Perhaps more revealing about the depth of Collins' obsession are the hundreds of historical bits -- buttons, dice, letters, weapons and IOUs -- linked to the less-celebrated defenders who died at the Alamo or the hundreds of anonymous Mexican soldiers who died with them on March 6, 1836.

The recent private event at the Buffalo Gap Historic Village's 1903 chapel was the rehearsal for a five-day Texas tour to promote Collins' expansive new book, "The Alamo and Beyond, A Collector's Journey."

The 384-page book, published by the tiny State House Press based in Buffalo Gap, includes illustrations by another Alamo buff, Gary Zaboly, and photographs by Ben Powell of Austin. Essays by Alamo curator Bruce Winders and McMurry University professors Don Frazier and Stephen Hardin lend academic heft and a historical backdrop to Collins' personal stories about the individual artifacts.

"It's not ghost-written -- he wrote every word," said Hardin, author of "Texian Illiad: A Military History of the Texas Revolution."

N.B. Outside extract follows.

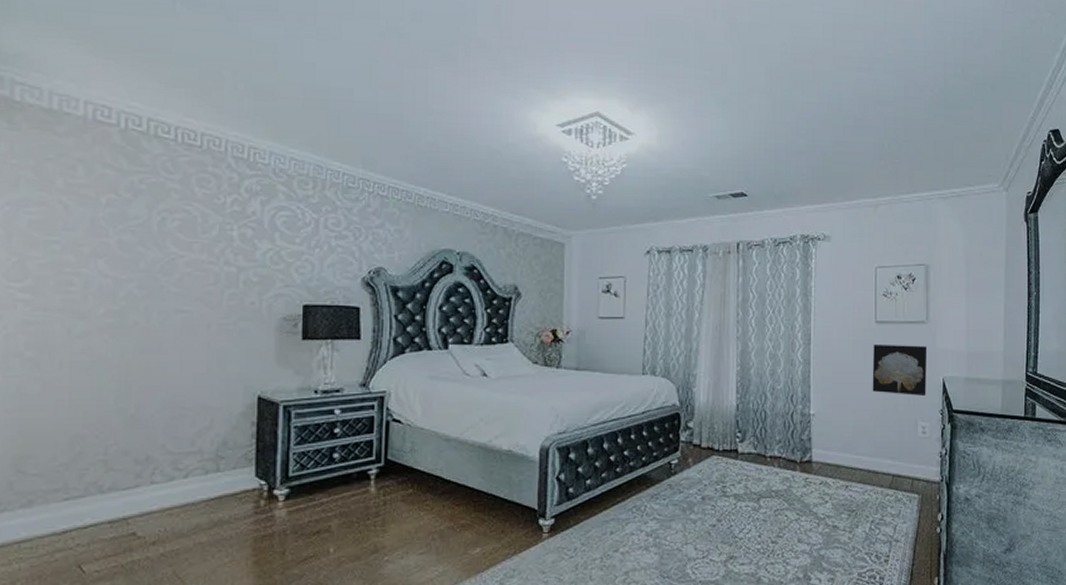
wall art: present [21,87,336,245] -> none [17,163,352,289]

Collins' relics are believed to make up the world's largest private collection of such artifacts, said Frazier, who also manages State House Press, a nonprofit publisher of Texas history and Civil War books.

"This guy is brilliant. Phil's not just a serious collector; he's a scholar narrowly focused on the four months of the Texas Revolution," Frazier said.

It's no surprise to Winders that an Englishman would be captivated by the Alamo. The fight for freedom speaks to people worldwide, he said.

"The fact that you have a rock star who has a love affair with it says it's everybody's Alamo," Winders said, noting that the San Antonio shrine draws nearly 3 million visitors annually.

Like legions of American kids in the 1950s, Collins was introduced to the Alamo by Walt Disney's "Davy Crockett" TV series, starring Fess Parker. An ocean away, in the London suburb of Chiswick, he eagerly waited for John Wayne's 1960 epic "The Alamo" to arrive in London, and he watched it repeatedly. Of course, he had a coonskin hat.

The Alamo story "changed my life," said Collins, who has retired from the music business because of medical problems associated with years of flailing on the drums.

Thoughtful, polite and studiously serious about his passion, Collins, 61, said his interest in the Alamo has never waned.

"I never lost the passion for it. I just never dreamt of making a collection of it," he said. "I had no inclination that I was going to make a lot of money, which is of course necessary if you want to collect."